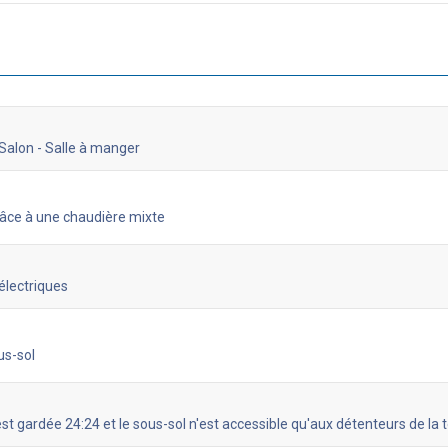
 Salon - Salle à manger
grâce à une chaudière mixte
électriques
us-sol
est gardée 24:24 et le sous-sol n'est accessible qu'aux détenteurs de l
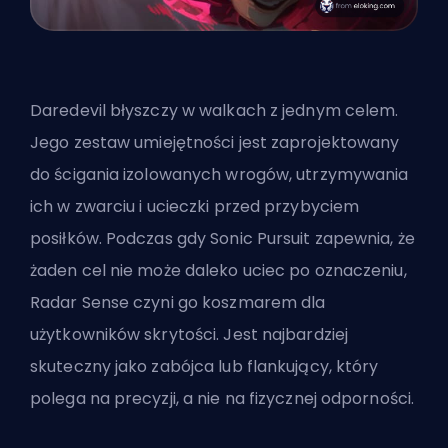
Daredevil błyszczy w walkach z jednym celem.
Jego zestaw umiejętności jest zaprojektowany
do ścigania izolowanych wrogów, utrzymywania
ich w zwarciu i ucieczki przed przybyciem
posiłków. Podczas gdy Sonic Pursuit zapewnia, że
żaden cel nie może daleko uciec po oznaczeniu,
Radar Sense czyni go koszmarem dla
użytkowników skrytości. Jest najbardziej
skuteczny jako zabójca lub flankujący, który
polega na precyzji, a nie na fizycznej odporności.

**EXERCISE GOAL:**
An exact copy of every line from the one containing "żaden cel nie" through the last line of the entries is required; please add nothing.

**EXERCISE RESULT:**
żaden cel nie może daleko uciec po oznaczeniu,
Radar Sense czyni go koszmarem dla
użytkowników skrytości. Jest najbardziej
skuteczny jako zabójca lub flankujący, który
polega na precyzji, a nie na fizycznej odporności.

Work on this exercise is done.